Risiko hipertensi dapat dicegah dengan mengonsumsi makanan dengan kandungan gizi yang baik dan mengubah gaya hidup menjadi lebih sehat.
Deteksi Sederhana
Cara untuk mendeteksi atau menegakkan diagnosis penyakit hipertensi, sangat sederhana yaitu dengan mengukur tekanan darah menggunakan tensimeter. Hipertensi ditegakkan bila tekanan darah ? 140/90 mmHg. Pengobatan atau penatalaksanaan hipertensi membutuhkan waktu lama, seumur hidup dan harus terus menerus. Jika modifikasi gaya hidup tidak menurunkan tekanan darah ke tingkat yang diinginkan, maka harus diberikan obat.Sarana dan prasarana untuk diagnosis dan mengobati hipertensi, termasuk mendeteksi kemungkinan terjadi kerusakan organ target atau komplikasi pada dasarnya sudah tersedia di fasilitas pelayanan kesehatan.
Keberadaan Posbindu PTM setiap bulan dalam wadah Desa Siaga aktif di setiap kelurahan sebenarnya sudah cukup untuk mewaspadai dan memonitor tekanan darah dan segera ke Puskesmas/fasilitas kesehatan jika tekanan darahnya tinggi. Melalui Puskesmas dan Posbindu PTM, masyarakat cukup mendapat kemudahan akses untuk mendeteksi atau monitoring tekanan darah nya. Jika mampu membeli tensimeter sendiri untuk memonitor tekanan darah keluarga secara rutin akan lebih baik.

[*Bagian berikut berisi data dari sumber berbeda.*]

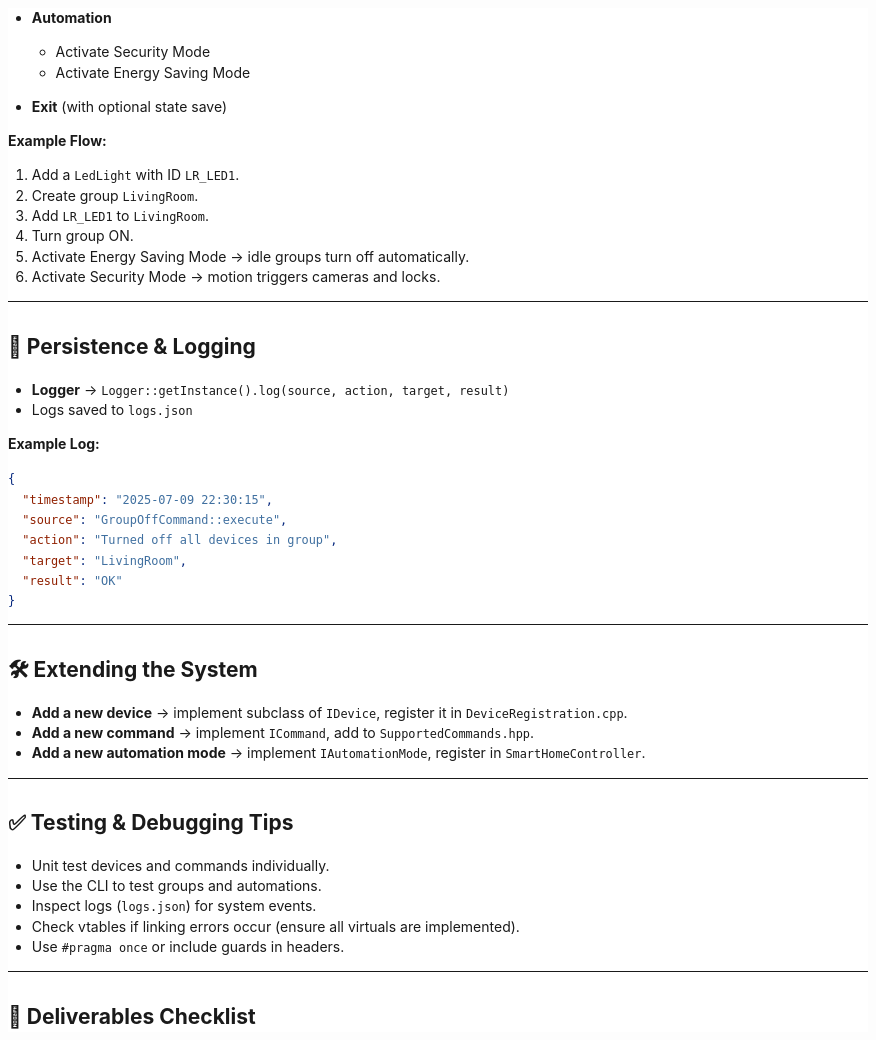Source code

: - **Automation**
  - Activate Security Mode  
  - Activate Energy Saving Mode  

- **Exit** (with optional state save)

**Example Flow:**
1. Add a `LedLight` with ID `LR_LED1`.  
2. Create group `LivingRoom`.  
3. Add `LR_LED1` to `LivingRoom`.  
4. Turn group ON.  
5. Activate Energy Saving Mode → idle groups turn off automatically.  
6. Activate Security Mode → motion triggers cameras and locks.  

---
## 📝 Persistence & Logging

- **Logger** → `Logger::getInstance().log(source, action, target, result)`
- Logs saved to `logs.json`

**Example Log:**
```json
{
  "timestamp": "2025-07-09 22:30:15",
  "source": "GroupOffCommand::execute",
  "action": "Turned off all devices in group",
  "target": "LivingRoom",
  "result": "OK"
}

```

---

## 🛠️ Extending the System

- **Add a new device** → implement subclass of `IDevice`, register it in `DeviceRegistration.cpp`.  
- **Add a new command** → implement `ICommand`, add to `SupportedCommands.hpp`.  
- **Add a new automation mode** → implement `IAutomationMode`, register in `SmartHomeController`.  

---

## ✅ Testing & Debugging Tips

- Unit test devices and commands individually.  
- Use the CLI to test groups and automations.  
- Inspect logs (`logs.json`) for system events.  
- Check vtables if linking errors occur (ensure all virtuals are implemented).  
- Use `#pragma once` or include guards in headers.  

---

## 📌 Deliverables Checklist
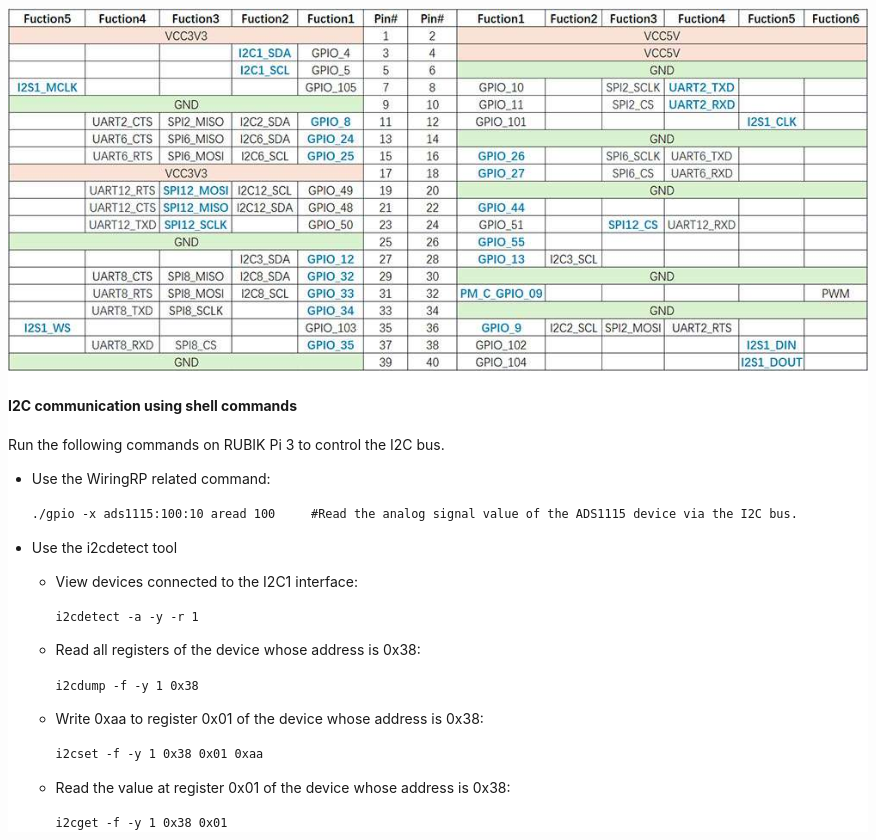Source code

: ![](images/image-117.jpg)

#### I2C communication using shell commands

Run the following commands on RUBIK Pi 3 to control the I2C bus.

* Use the WiringRP related command:

  ```shell
  ./gpio -x ads1115:100:10 aread 100     #Read the analog signal value of the ADS1115 device via the I2C bus.
  ```

* Use the i2cdetect tool

  * View devices connected to the I2C1 interface:

    ```shell
    i2cdetect -a -y -r 1
    ```

  * Read all registers of the device whose address is 0x38:

    ```shell
    i2cdump -f -y 1 0x38
    ```

  * Write 0xaa to register 0x01 of the device whose address is 0x38:

    ```shell
    i2cset -f -y 1 0x38 0x01 0xaa
    ```

  * Read the value at register 0x01 of the device whose address is 0x38:

    ```shell
    i2cget -f -y 1 0x38 0x01
    ```
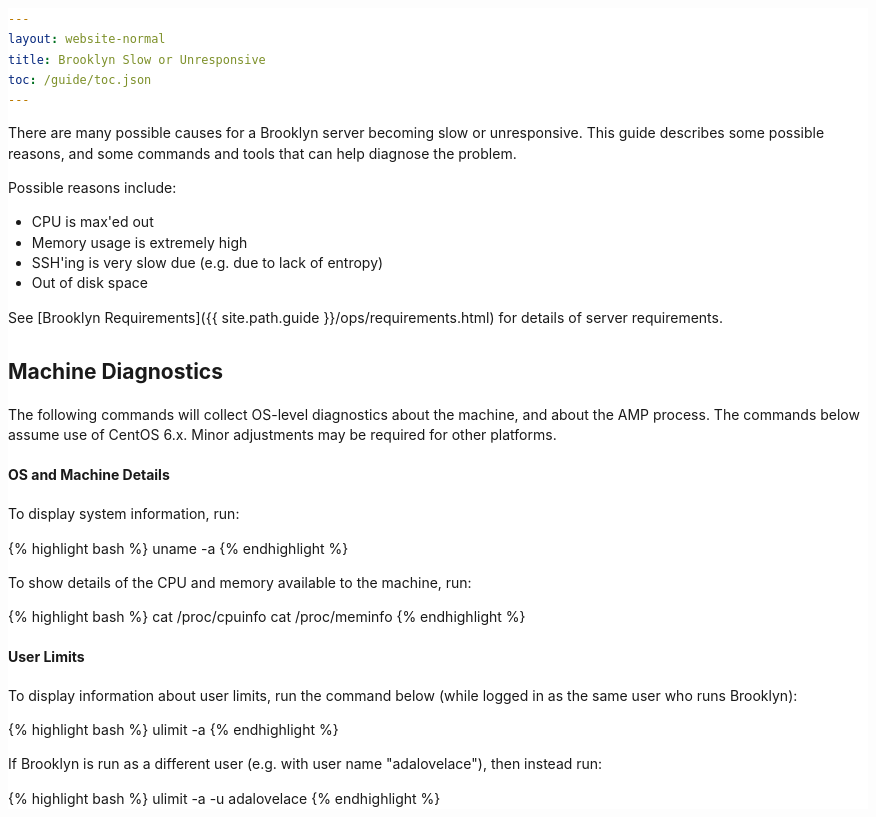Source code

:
 ```yaml
---
layout: website-normal
title: Brooklyn Slow or Unresponsive
toc: /guide/toc.json
---
```


There are many possible causes for a Brooklyn server becoming slow or unresponsive. This guide 
describes some possible reasons, and some commands and tools that can help diagnose the problem.

Possible reasons include:

* CPU is max'ed out
* Memory usage is extremely high
* SSH'ing is very slow due (e.g. due to lack of entropy)
* Out of disk space

See [Brooklyn Requirements]({{ site.path.guide }}/ops/requirements.html) for details of server 
requirements.


## Machine Diagnostics

The following commands will collect OS-level diagnostics about the machine, and about the AMP 
process. The commands below assume use of CentOS 6.x. Minor adjustments may be required for
other platforms.


#### OS and Machine Details

To display system information, run:

{% highlight bash %}
uname -a
{% endhighlight %}

To show details of the CPU and memory available to the machine, run:

{% highlight bash %}
cat /proc/cpuinfo
cat /proc/meminfo
{% endhighlight %}


#### User Limits

To display information about user limits, run the command below (while logged in as the same user
who runs Brooklyn):

{% highlight bash %}
ulimit -a
{% endhighlight %}

If Brooklyn is run as a different user (e.g. with user name "adalovelace"), then instead run:

{% highlight bash %}
ulimit -a -u adalovelace
{% endhighlight %}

Namun yang paling penting adalah meningkatkan perilaku hidup sehat. Keberadaan Posbindu PTM di masyarakat lebih tepat untuk mengendalikan faktor risiko Penyakit Tidak Menular (obesitas, hiperkolesterol, hipertensi, hiperglikemi, diet tidak sehat, kurang aktifitas dan merokok). Kegiatan deteksi dini pada Posbindu PTM dilakukan melalui monitoring faktor risiko secara terintegrasi, rutin dan periodik. Kegiatan monitoring mencakup kegiatan minimal yaitu hanya memantau masalah konsumsi sayur/buah dan lemak, aktivitas fisik, indeks massa tubuh (IMT), dan tekanan darah, dan kegiatan monitoring lengkap yaitu memantau kadar glukosa darah, dan kolesterol darah, pemeriksaan uji fungsi paru sederhana dan IVA.

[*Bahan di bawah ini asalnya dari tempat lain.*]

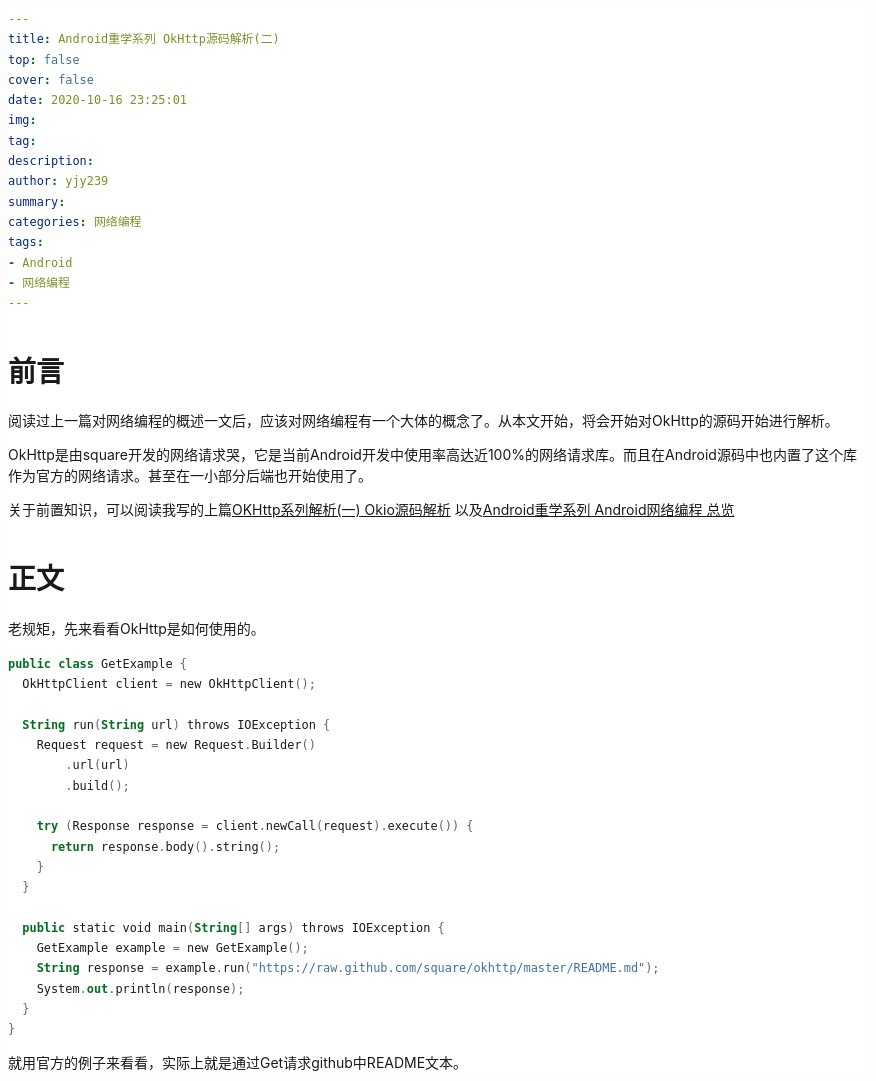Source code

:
 ```yaml
---
title: Android重学系列 OkHttp源码解析(二)
top: false
cover: false
date: 2020-10-16 23:25:01
img:
tag:
description:
author: yjy239
summary:
categories: 网络编程
tags:
- Android
- 网络编程
---
```


# 前言
阅读过上一篇对网络编程的概述一文后，应该对网络编程有一个大体的概念了。从本文开始，将会开始对OkHttp的源码开始进行解析。

OkHttp是由square开发的网络请求哭，它是当前Android开发中使用率高达近100%的网络请求库。而且在Android源码中也内置了这个库作为官方的网络请求。甚至在一小部分后端也开始使用了。

关于前置知识，可以阅读我写的上篇[OKHttp系列解析(一) Okio源码解析](https://www.jianshu.com/p/5061860545ef) 以及[Android重学系列 Android网络编程 总览](https://www.jianshu.com/p/ba60ff3c56e6)


# 正文
老规矩，先来看看OkHttp是如何使用的。
```kotlin
public class GetExample {
  OkHttpClient client = new OkHttpClient();

  String run(String url) throws IOException {
    Request request = new Request.Builder()
        .url(url)
        .build();

    try (Response response = client.newCall(request).execute()) {
      return response.body().string();
    }
  }

  public static void main(String[] args) throws IOException {
    GetExample example = new GetExample();
    String response = example.run("https://raw.github.com/square/okhttp/master/README.md");
    System.out.println(response);
  }
}
```
就用官方的例子来看看，实际上就是通过Get请求github中README文本。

Tindak lanjut dini berupa peningkatan pengetahuan masyarakat tentang cara mencegah dan mengendalikan faktor risiko PTM dilakukan melalui penyuluhan / dialog interaktif secara massal dan / atau konseling faktor risiko secara terintegrasi pada individu dengan faktor risiko, sesuai dengan kebutuhan masyarakat. Kasus faktor risiko PTM yang ditemukan yang tidak dapat dikendalikan melalui konseling dirujuk ke fasilitas pelayanan dasar di masyarakat (Puskesmas, Klinik swasta, dan dokter keluarga) untuk tidak lanjut dini.
Panduan pengukuran tekanan darah di rumah
Seperti yang dianjurkan dalam buku panduan PTDR yang disusun tim dokter dari PERHI, langkah pencegahan mandiri ini bisa dilakukan setiap hari sekurang-kurangnya tiga hari sebelum jadwal kontrol di klinik dokter. Namun alangkah lebih baiknya, jika bisa dilakukan setiap hari selama tujuh hari sebelum jadwal kontrol.

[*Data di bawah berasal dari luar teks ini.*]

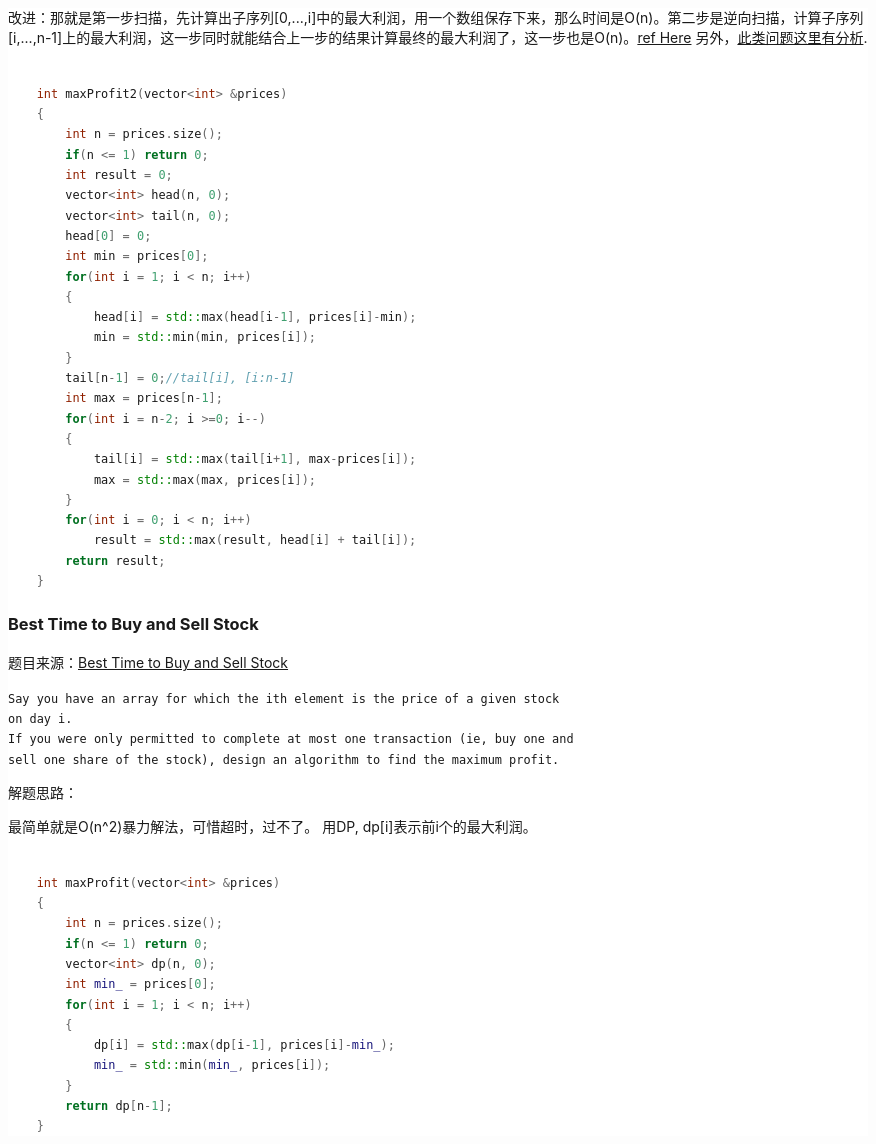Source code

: 改进：那就是第一步扫描，先计算出子序列[0,...,i]中的最大利润，用一个数组保存下来，那么时间是O(n)。第二步是逆向扫描，计算子序列[i,...,n-1]上的最大利润，这一步同时就能结合上一步的结果计算最终的最大利润了，这一步也是O(n)。[ref Here](http://blog.unieagle.net/2012/12/05/leetcode%E9%A2%98%E7%9B%AE%EF%BC%9Abest-time-to-buy-and-sell-stock-iii%EF%BC%8C%E4%B8%80%E7%BB%B4%E5%8A%A8%E6%80%81%E8%A7%84%E5%88%92/)
另外，[此类问题这里有分析](http://www.cnblogs.com/TenosDoIt/p/3436457.html).

```cpp
	
	int maxProfit2(vector<int> &prices)
    {
        int n = prices.size();
        if(n <= 1) return 0;
        int result = 0;
        vector<int> head(n, 0);
        vector<int> tail(n, 0);
        head[0] = 0;
        int min = prices[0];
        for(int i = 1; i < n; i++)
        {
            head[i] = std::max(head[i-1], prices[i]-min);
            min = std::min(min, prices[i]);
        }
        tail[n-1] = 0;//tail[i], [i:n-1]
        int max = prices[n-1];
        for(int i = n-2; i >=0; i--)
        {
            tail[i] = std::max(tail[i+1], max-prices[i]);
            max = std::max(max, prices[i]);
        }
        for(int i = 0; i < n; i++)
            result = std::max(result, head[i] + tail[i]);
        return result;
    }
```

### Best Time to Buy and Sell Stock

题目来源：[Best Time to Buy and Sell Stock](https://oj.leetcode.com/problems/best-time-to-buy-and-sell-stock/)

>

    Say you have an array for which the ith element is the price of a given stock
    on day i.
    If you were only permitted to complete at most one transaction (ie, buy one and
    sell one share of the stock), design an algorithm to find the maximum profit.

解题思路：

最简单就是O(n^2)暴力解法，可惜超时，过不了。
用DP, dp[i]表示前i个的最大利润。

```cpp
	
	int maxProfit(vector<int> &prices) 
    {
        int n = prices.size();
        if(n <= 1) return 0;
        vector<int> dp(n, 0);
        int min_ = prices[0];
        for(int i = 1; i < n; i++)
        {
            dp[i] = std::max(dp[i-1], prices[i]-min_);
            min_ = std::min(min_, prices[i]);
        }
        return dp[n-1];
    }
```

Selanjutnya, pengukuran sebaiknya dilakukan pada ruangan yang tenang dan pasien dikondisikan senyaman mungkin. Telapak kaki menapak pada lantai, punggung disandarkan dan lengan diistirahatkan pada meja.
Pasien sebaiknya tidak merokok 30 menit sebelum pengukuran tekanan darah dimulai. Mereka juga tidak disarankan mengonsumsi makanan atau minuman berkafein serta berolahraga. Idealnya, pengukuran tekanan darah di rumah dilakukan pada pagi hari dan malam hari. Jarak waktu antara pengukuran pertama dan kedua adalah 1-2 menit.
Pada pagi hari, PTDR dilakukan setidaknya 1 jam setelah bangun tidur, setelah buang air kecil, sebelum sarapan dan sebelum mengonsumsi obat antihipertensi anjuran dokter. Sedangkan pada malam hari, pengukuran sebaiknya dilakukan sebelum tidur.
PTDR, seperti yang dipaparkan Tunggul, berperan cukup penting dalam upaya deteksi, diagnosis, sekaligus evaluasi terapi yang efektif untuk menggambarkan variabilitas tekanan darah. Banyak penelitian yang juga menunjukkan bahwa PTDR mempunyai nilai prognostik yang lebih baik dibandingkan dengan pemeriksaan darah di klinik.